There are several types of income for seniors including earnings, investment income, retirement income, and government transfers. Seniors in a low-income bracket can especially benefit from understanding what is available to help supplement their income.
Seniors who contributed to the Canada Pension Plan during their working years can receive CPP benefits – the exact payment amount is based on contributions made by the taxpayer. If you are under 70 and work while receiving the CPP, you can decide to continue contributing to the plan. You will receive extra payments called post-retirement benefits. The income from CPP will be reported on line 1140 of your income tax return.

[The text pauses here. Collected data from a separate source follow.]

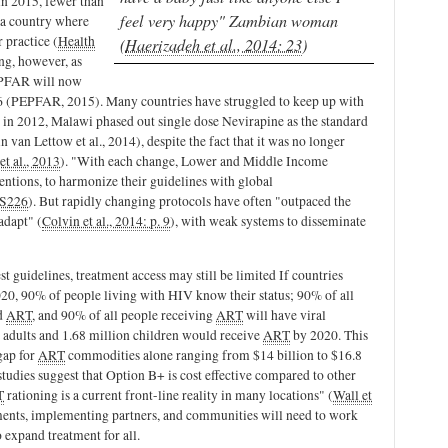
 in 2015, fewer than
feel very happy" Zambian woman
 a country where
 practice (
Health
(
Haerizadeh et al., 2014: 23
)
ing, however, as
EPFAR will now
2016 (PEPFAR, 2015). Many countries have struggled to keep up with
 in 2012, Malawi phased out single dose Nevirapine as the standard
van Lettow et al., 2014), despite the fact that it was no longer
et al., 2013
). "With each change, Lower and Middle Income
entions, to harmonize their guidelines with global
 S226
). But rapidly changing protocols have often "outpaced the
adapt" (
Colvin et al., 2014: p. 9
), with weak systems to disseminate
st guidelines, treatment access may still be limited If countries
020, 90% of people living with HIV know their status; 90% of all
ed
ART
, and 90% of all people receiving
ART
will have viral
adults and 1.68 million children would receive
ART
by 2020. This
gap for
ART
commodities alone ranging from $14 billion to $16.8
tudies suggest that Option B+ is cost effective compared to other
T
rationing is a current front-line reality in many locations" (
Wall et
ents, implementing partners, and communities will need to work
o expand treatment for all.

Seniors can also receive Old Age Security (OAS) as a taxable benefit. CRA factors how many years you have resided in Canada to determine the eligible amount of OAS. Lower income seniors may also be entitled to non-taxable supplements such as Guaranteed Income Supplement (GIS) or allowances (spouse allowance or allowance for survivor). The income from OAS and GIS (including the allowances) are reported in the same T4A(OAS) slip. The OAS income that is subject to taxation in Box 18 must be reported on line 11300 of your income tax return. On the other hand, the GIS and the allowances are not subject to taxation and are reported in Box 21. You are still required to claim the income in Box 21 on line 14600 and add them to your total income. CRA will factor the extra supplements in calculating the federal and provincial benefits you are entitled to such as GST/HST credit. And since they are not taxable, you deduct the same amount in Box 21 on line 25000 before reaching your taxable income amount.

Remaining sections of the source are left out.